[[ DOCUMENT SEGMENT, beginning ]]
For runs under 50 units, vacuum casting is almost always the better choice. It uses a silicone mould built from a 3D-printed master model, so there’s no steel or aluminium tooling to cut. Injection moulding only becomes cost-efficient once volumes climb into the hundreds or thousands, where the upfront tooling cost gets spread across many parts. The right call depends on your part count, timeline, and how close to production-grade the finish needs to be.
Vacuum Casting vs Injection Moulding at a Glance
| Factor | Vacuum Casting | Injection Moulding |
| Ideal volume | 1–50 parts per mould | Hundreds to thousands+ |
| Tooling | Silicone mould from a 3D-printed master | Machined steel or aluminium mould |
| Upfront cost | Low, no hard tooling | High, tooling is the main cost driver |
| Turnaround | 5–10 days | Longer, mould-making adds weeks |
| Materials | PU resins mimicking ABS, PC, PP, wax, glass-filled, rubber, and PMMA | PP, ABS, PC, Nylon, HDPE/LDPE, TPE/TPU, POM, PVC |
| Consistency | Mould degrades after ~20–25 casts | Highly repeatable across the run |
| Best for | Prototypes, pilot batches, market testing | Scaled production, tight tolerances |
What Is Vacuum Casting, and Why Does It Suit Low Volumes?
[[ DOCUMENT SEGMENT, end ]]
[[ DATASET EXTRACT, beginning ]]
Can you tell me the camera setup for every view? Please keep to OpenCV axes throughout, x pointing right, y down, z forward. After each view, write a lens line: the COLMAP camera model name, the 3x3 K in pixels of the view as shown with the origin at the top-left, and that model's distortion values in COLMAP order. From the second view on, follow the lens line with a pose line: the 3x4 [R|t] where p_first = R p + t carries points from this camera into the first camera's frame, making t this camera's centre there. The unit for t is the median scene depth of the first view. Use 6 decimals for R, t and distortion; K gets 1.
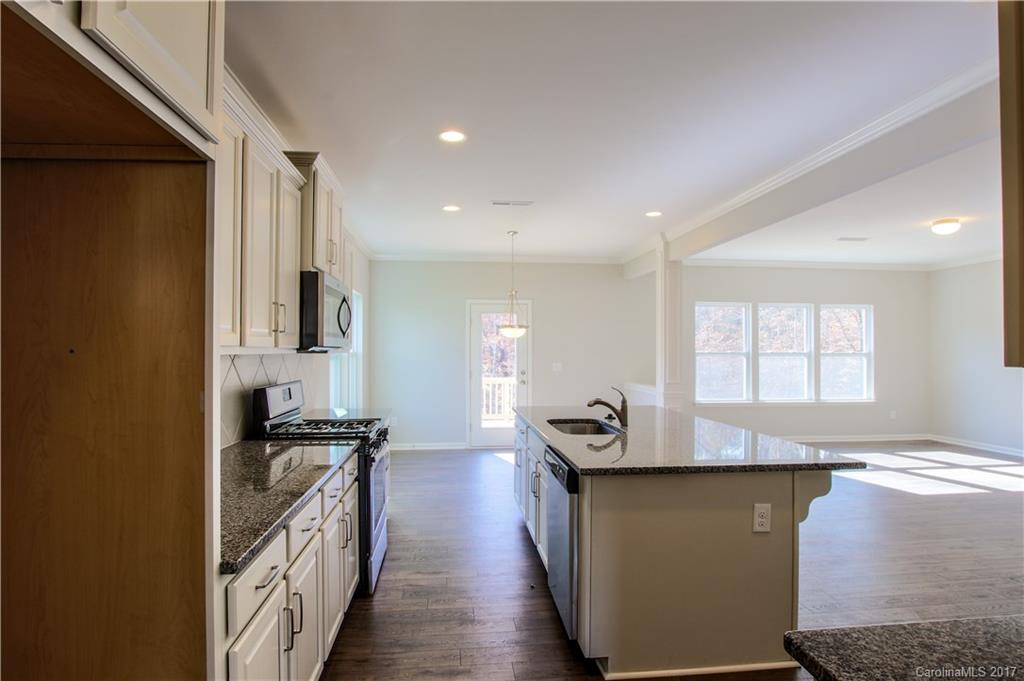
[[ DATASET EXTRACT, end ]]
WHAT YOU WILL DO -
(a) In the casting comparison, what turnaround time is given for vacuum casting?
(b) Please list every material the casting comparison gives for injection molding.
The data has no connection to the casting comparison.

RESULTS OF THE EXERCISE -
(a) 5–10 days

(b) PP, ABS, PC, Nylon, HDPE/LDPE, TPE/TPU, POM, PVC